By Frédéric Jallat, Professor of Marketing, Scientific Director of the open programme Marketing & Management for Health Industries, and Scientific co-Director of the Specialised Master in Marketing Management for the Pharmaceutical Industry and Biotechnologies on the ESCP Europe Paris Campus.
The lack of efficiency in developing new molecules can be explained in part by complex research protocols and increasingly drastic regulations. Indeed, the process has become longer and more expensive as clinical trials today must meet more and more demanding requirements. Authorities have also influenced prices and health insurance reimbursement policies by implementing stricter evaluation criteria. Along with incentive measures to encourage doctors to prescribe generic drugs, these recent developments have led the whole pharmaceutical industry to question its current organisation, which is primarily structured around innovation and oriented towards medical practitioners.
The fact that pharmaceutical companies started communicating on their products – a prerogative which was traditionally associated with medical practitioners – has progressively widened the gap between companies and their various 'audiences'. As a result, the whole industry is now ailing from this structural flaw, as the recent Mediator and Eli Lilly crises have shown.
Today, both patients and the media still have little knowledge of the activities and social contributions of the healthcare industry. This lack of information is detrimental to the reputation of pharmaceutical companies, which, as a result, are subject to peremptory criticisms despite their undeniable societal commitments. Whether it is expressed directly or insidiously, the social pressure adds to economic constraints resulting from risks associated with research processes and patent expirations.
With the difficult relationship between the industry and society, these challenges have led pharmaceutical companies to rethink their position in order to account for other key players: patients associations, pharmacists, health authorities, institutional partners, private insurance companies, etc.
This article will not discuss the specifics of the relational strategies companies have come to implement. It will be focusing instead on three particular players, so as to give a quick overview of current challenges and future evolutions for these dynamics.
Patients associations have managed to find an original positioning in the midst of a fast-changing industry. As a matter of fact, they are at the junction point between the interests of their members, clinicians, laboratories and health authorities. They are often influential institutions, whose support can be crucial for the implementation of certain laws. In France, for example, 3 to 4 million members are structured in 8,000 associations, the most active of which often have extensive knowledge on the status of private and public research. For this very reason, INSERM (the French National Institute of Health and Medical Research) has dedicated a branch of its activities to teaching the heads of these associations about the process of clinical research. To promote their campaigns, they frequently call on pharmaceutical companies for financial support, and most agree to provide funds, realising the important role of these associations in the healthcare system – for instance, GSK supports a total of 23 associations.

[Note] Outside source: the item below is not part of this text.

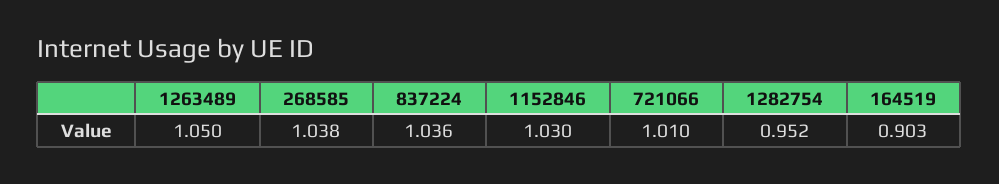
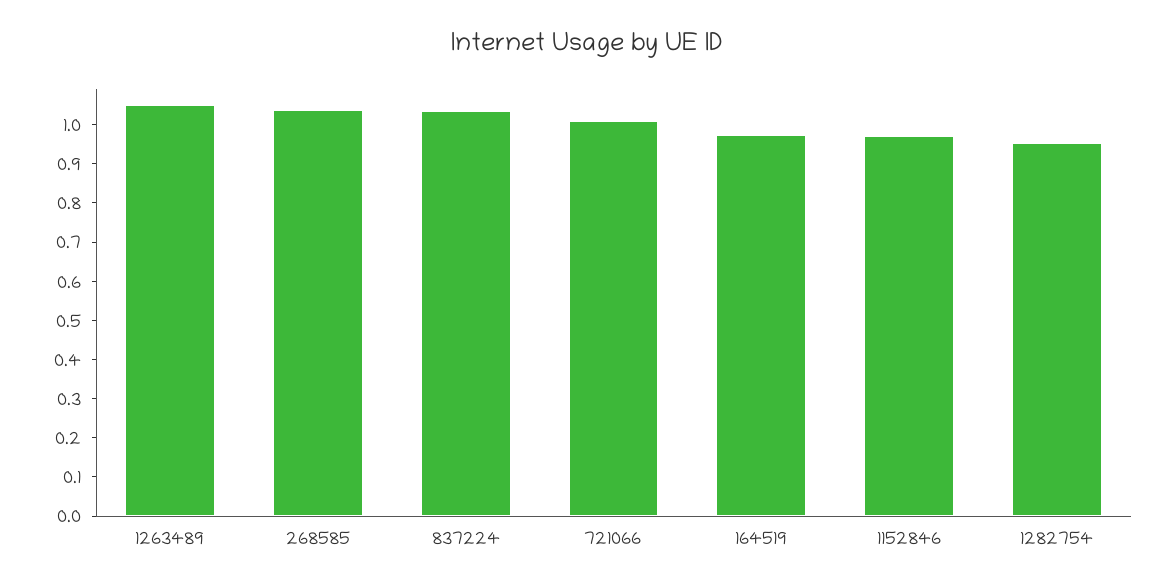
1152846: 1.03 -> 0.975
164519: 0.903 -> 0.975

A number of these associations are actually powerful lobbies and, as such, have become fully involved in the reimbursement of new treatments. The case of Europa Donna, a patients association focusing on breast cancer, can be mentioned here, as it is present in 40 countries and operates directly at the European Parliament. A unique example is the AFM, the French Association against Myopathies (website in French only), which has recently been authorised to manufacture its own drugs. The AFM has invested 28 million euros into the Généthon Bioprod project to carry out five clinical trials on rare diseases.
Activists and the media
Activists are the product of the social and political struggles that raged during the 1970s. Today, they make up a new form of resistance – or even opposition – and fight for their right to express alternative opinions. Activists often have an ambiguous relationship with the media, using them to make their demands heard. Today, the advent of information and communication technology, with the development of social networks, gives them more weight and influence on government decisions. For instance, Act Up Paris (website in French only) demanded that the Finance Ministry officially take a stand on the question of licences and parallel imports in the struggle against AIDS.
Religious and non-religious foundations
In the USA, religious communities are much more influential than in Europe and have a major impact on corporate social responsibility. An example of this is the ICCR (Interfaith Center on Corporate Responsibility), which was founded in the early 1970s by several protestant communities, which decided to join their efforts into a single organisation. Nowadays, the ICCR is a large faith-based network bringing together investors of more than 275 religious denominations – hospitals, pension funds, insurance companies –, with assets totalling over $110 billion.
As a result, pharmaceutical companies have shown growing interest in analysing and understanding the dynamics between the industry’s various stakeholders and in integrating this insight into their strategic planning. Economic considerations aside, new challenges have recently appeared with the emergence of a new 'ecosystem', where each organisation can be pictured as bound by a series of contracts bringing together companies with divergent rationalities and interests.